**ABOUT THIS EXERCISE:**
Would you print the records below word for word, without the pictures?

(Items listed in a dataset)
Content starts
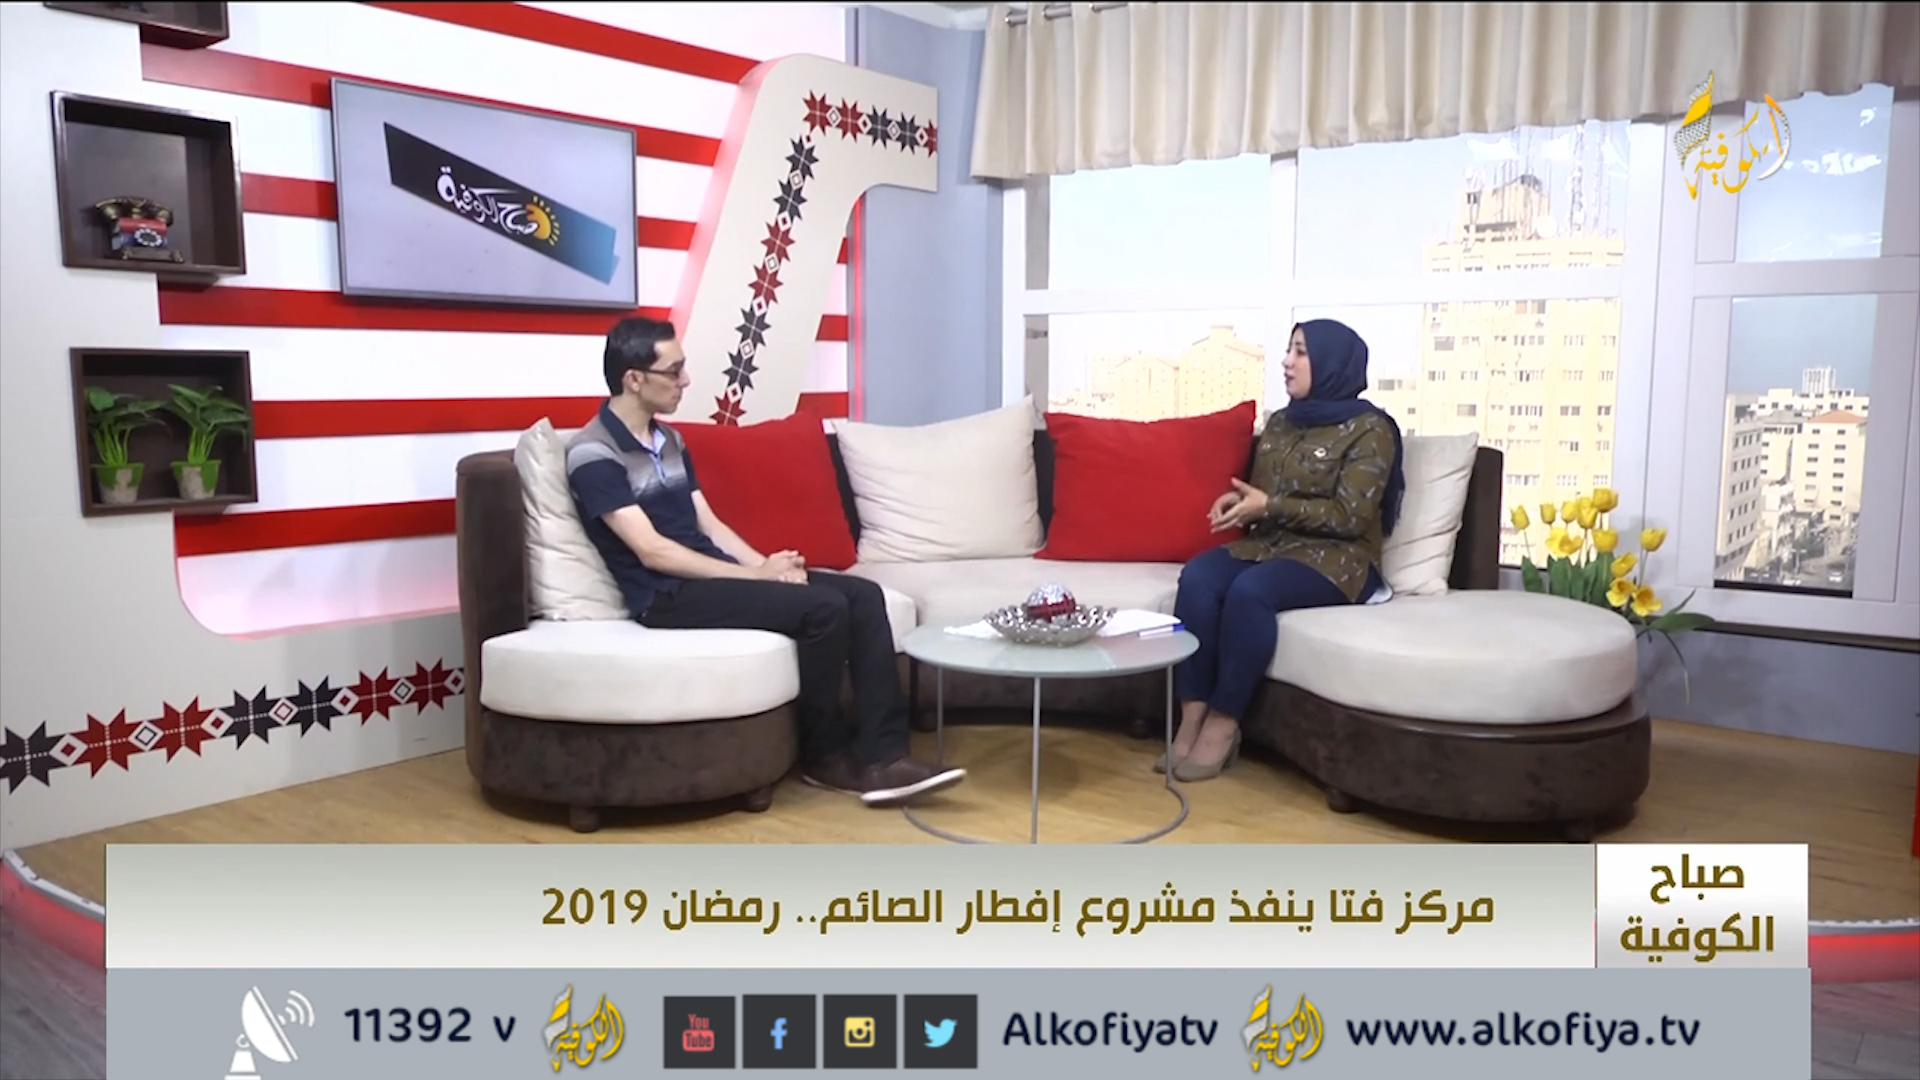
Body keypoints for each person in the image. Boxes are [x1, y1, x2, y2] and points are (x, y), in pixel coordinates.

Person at [565, 316, 966, 806]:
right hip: (664, 594)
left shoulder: (669, 441)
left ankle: (887, 756)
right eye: (674, 371)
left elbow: (709, 525)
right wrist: (754, 576)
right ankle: (823, 756)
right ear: (634, 378)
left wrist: (772, 568)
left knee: (862, 595)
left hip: (710, 576)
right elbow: (652, 550)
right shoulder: (593, 453)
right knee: (823, 608)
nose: (686, 380)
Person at [1161, 318, 1405, 782]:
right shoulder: (1281, 422)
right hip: (1271, 544)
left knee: (1251, 592)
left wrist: (1269, 505)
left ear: (1331, 363)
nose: (1286, 362)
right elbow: (1265, 495)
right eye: (1289, 351)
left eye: (1300, 352)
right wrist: (1241, 502)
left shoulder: (1370, 429)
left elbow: (1350, 517)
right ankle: (1191, 717)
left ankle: (1223, 724)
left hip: (1337, 559)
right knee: (1198, 578)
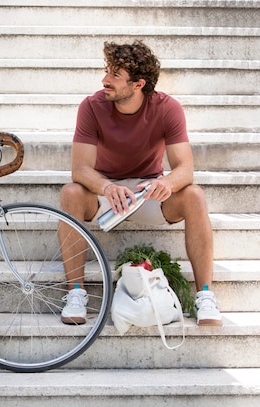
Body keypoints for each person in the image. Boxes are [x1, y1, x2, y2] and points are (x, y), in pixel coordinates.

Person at [59, 40, 222, 327]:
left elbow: (185, 169)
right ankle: (75, 293)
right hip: (105, 192)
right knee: (71, 193)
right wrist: (107, 187)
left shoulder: (167, 108)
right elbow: (80, 169)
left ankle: (205, 296)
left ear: (138, 84)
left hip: (147, 194)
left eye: (114, 76)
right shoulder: (91, 106)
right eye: (107, 72)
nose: (105, 80)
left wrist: (167, 183)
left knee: (194, 195)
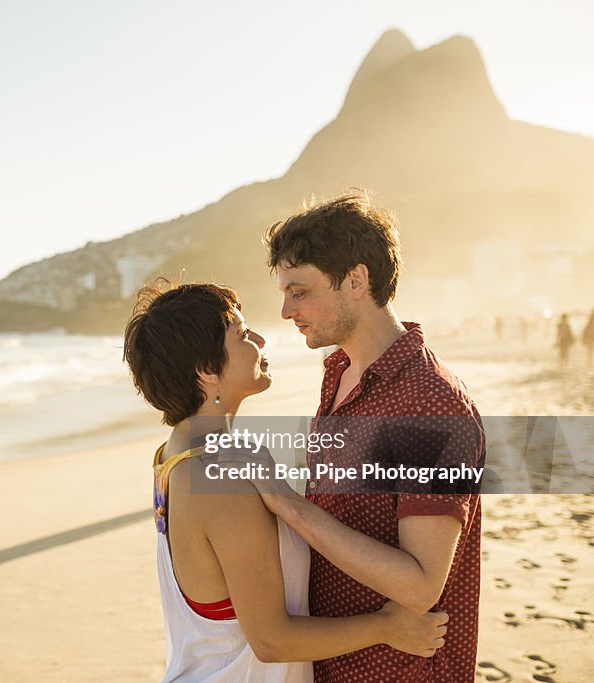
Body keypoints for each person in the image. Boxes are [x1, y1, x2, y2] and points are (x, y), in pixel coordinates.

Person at [214, 190, 484, 682]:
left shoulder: (429, 404)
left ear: (356, 280)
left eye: (300, 291)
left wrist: (286, 503)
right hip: (335, 663)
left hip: (400, 673)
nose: (285, 311)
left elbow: (421, 585)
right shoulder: (340, 372)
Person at [123, 280, 448, 682]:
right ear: (206, 371)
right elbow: (272, 640)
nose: (259, 338)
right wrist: (387, 627)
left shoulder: (173, 455)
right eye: (242, 334)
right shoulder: (219, 478)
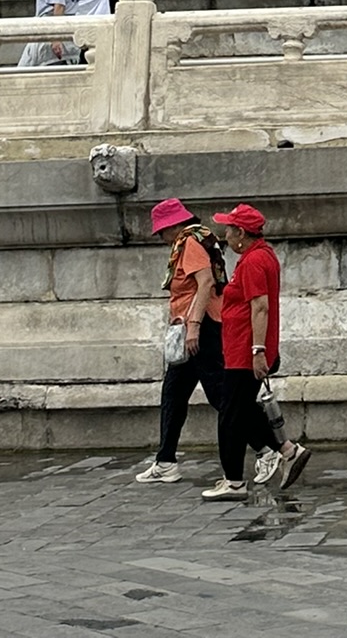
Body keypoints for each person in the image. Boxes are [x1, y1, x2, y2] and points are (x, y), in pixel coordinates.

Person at [204, 203, 309, 499]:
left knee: (230, 415)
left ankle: (234, 481)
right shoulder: (261, 257)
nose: (225, 235)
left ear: (240, 232)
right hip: (241, 348)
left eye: (229, 229)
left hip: (245, 350)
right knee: (241, 410)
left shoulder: (252, 262)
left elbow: (260, 306)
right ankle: (288, 451)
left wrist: (257, 350)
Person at [136, 199, 228, 484]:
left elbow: (205, 284)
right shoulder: (196, 241)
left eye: (162, 232)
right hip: (195, 328)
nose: (161, 238)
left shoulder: (188, 244)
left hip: (200, 329)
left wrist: (194, 328)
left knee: (220, 394)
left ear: (174, 226)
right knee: (173, 394)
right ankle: (165, 461)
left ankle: (275, 447)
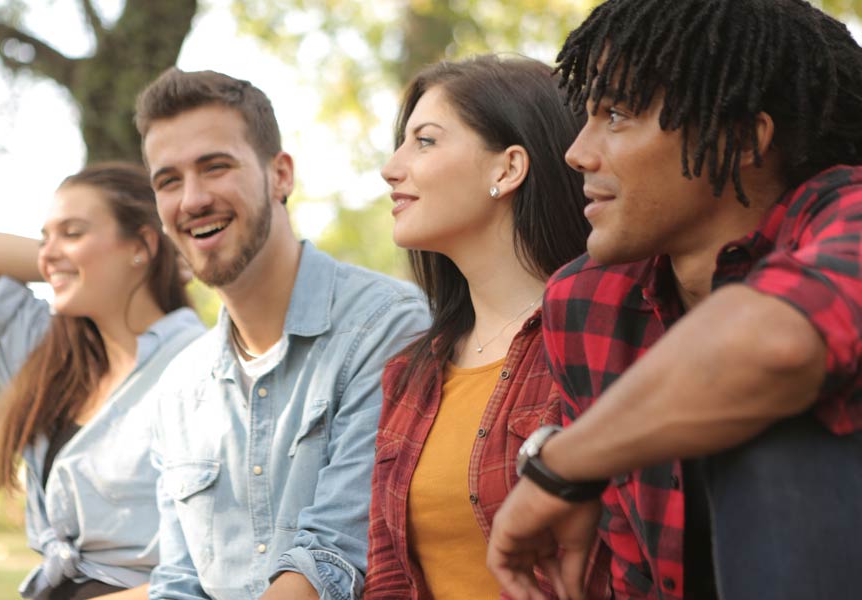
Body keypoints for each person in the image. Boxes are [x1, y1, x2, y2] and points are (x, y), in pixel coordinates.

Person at [485, 1, 862, 599]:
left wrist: (561, 465)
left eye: (616, 114)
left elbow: (775, 347)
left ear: (740, 138)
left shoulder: (851, 215)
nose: (577, 152)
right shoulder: (586, 300)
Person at [134, 68, 430, 600]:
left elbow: (336, 554)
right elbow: (177, 582)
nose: (193, 199)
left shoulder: (387, 326)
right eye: (168, 181)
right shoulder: (178, 389)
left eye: (215, 167)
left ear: (281, 175)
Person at [365, 55, 608, 600]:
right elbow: (387, 578)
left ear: (507, 169)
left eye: (424, 141)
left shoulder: (596, 341)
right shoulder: (408, 374)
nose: (391, 167)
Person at [0, 162, 205, 600]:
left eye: (73, 232)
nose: (48, 253)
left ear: (141, 244)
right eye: (46, 238)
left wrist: (131, 263)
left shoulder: (198, 367)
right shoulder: (52, 359)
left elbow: (212, 566)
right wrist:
Content ends
**EXERCISE ANSWER:**
Body keypoints for each person in the image. Boxes are [x1, y1, x2, y2] and points are (x, y), in pixel coordinates.

Person at [565, 316, 966, 806]:
right hip: (664, 594)
left shoulder: (669, 441)
left ankle: (887, 756)
right eye: (674, 371)
left elbow: (709, 525)
right wrist: (754, 576)
right ankle: (823, 756)
right ear: (634, 378)
left wrist: (772, 568)
left knee: (862, 595)
left hip: (710, 576)
right elbow: (652, 550)
right shoulder: (593, 453)
right knee: (823, 608)
nose: (686, 380)
Person at [1161, 318, 1405, 782]:
right shoulder: (1281, 422)
right hip: (1271, 544)
left knee: (1251, 592)
left wrist: (1269, 505)
left ear: (1331, 363)
nose: (1286, 362)
right elbow: (1265, 495)
right eye: (1289, 351)
left eye: (1300, 352)
right wrist: (1241, 502)
left shoulder: (1370, 429)
left elbow: (1350, 517)
right ankle: (1191, 717)
left ankle: (1223, 724)
left hip: (1337, 559)
right knee: (1198, 578)
Body keypoints for each person in the image. Boxes are [x1, y1, x2, y2] and points are (x, y), in pixel coordinates.

Person at [59, 40, 222, 327]:
left elbow: (185, 169)
right ankle: (75, 293)
right hip: (105, 192)
right knee: (71, 193)
right wrist: (107, 187)
left shoulder: (167, 108)
right elbow: (80, 169)
left ankle: (205, 296)
left ear: (138, 84)
left hip: (147, 194)
left eye: (114, 76)
right shoulder: (91, 106)
right eye: (107, 72)
nose: (105, 80)
left wrist: (167, 183)
left knee: (194, 195)
Body keypoints for each person in the image. Boxes are [x1, y1, x2, y2] and points are (x, y), in pixel coordinates.

Person at [214, 190, 484, 682]:
left shoulder: (429, 404)
left ear: (356, 280)
left eye: (300, 291)
left wrist: (286, 503)
right hip: (335, 663)
left hip: (400, 673)
nose: (285, 311)
left elbow: (421, 585)
right shoulder: (340, 372)
Person at [123, 280, 448, 682]:
right ear: (206, 371)
right elbow: (272, 640)
nose: (259, 338)
right wrist: (387, 627)
left shoulder: (173, 455)
right eye: (242, 334)
right shoulder: (219, 478)
Body keypoints for each person in the image. Boxes are [x1, y1, x2, y2] and points are (x, y), in pixel coordinates.

Person at [204, 203, 309, 499]:
left knee: (230, 415)
left ankle: (234, 481)
right shoulder: (261, 257)
nose: (225, 235)
left ear: (240, 232)
right hip: (241, 348)
left eye: (229, 229)
left hip: (245, 350)
right knee: (241, 410)
left shoulder: (252, 262)
left elbow: (260, 306)
right ankle: (288, 451)
left wrist: (257, 350)
Person at [136, 199, 228, 484]:
left elbow: (205, 284)
right shoulder: (196, 241)
left eye: (162, 232)
right hip: (195, 328)
nose: (161, 238)
left shoulder: (188, 244)
left hip: (200, 329)
left wrist: (194, 328)
left knee: (220, 394)
left ear: (174, 226)
right knee: (173, 394)
right ankle: (165, 461)
left ankle: (275, 447)
Body keypoints for each person in the image. Boxes are [x1, y1, x2, y2] and points are (x, y), in pixel coordinates.

Person at [485, 1, 862, 599]:
left wrist: (561, 465)
left eye: (616, 114)
left elbow: (775, 347)
left ear: (740, 138)
left shoulder: (851, 215)
nose: (577, 152)
right shoulder: (586, 300)
Person at [134, 68, 430, 600]:
left elbow: (336, 554)
right elbow: (177, 582)
nose: (193, 199)
left shoulder: (387, 326)
right eye: (168, 181)
right shoulder: (178, 389)
left eye: (215, 167)
left ear: (281, 175)
Person at [365, 55, 608, 600]:
right elbow: (387, 578)
left ear: (507, 169)
left eye: (424, 141)
left shoulder: (596, 341)
right shoulder: (408, 374)
nose: (391, 167)
Person at [0, 162, 205, 600]:
left eye: (73, 232)
nose: (48, 253)
left ear: (141, 244)
right eye: (46, 238)
left wrist: (131, 263)
left shoulder: (198, 367)
right shoulder: (52, 359)
left elbow: (212, 566)
right wrist:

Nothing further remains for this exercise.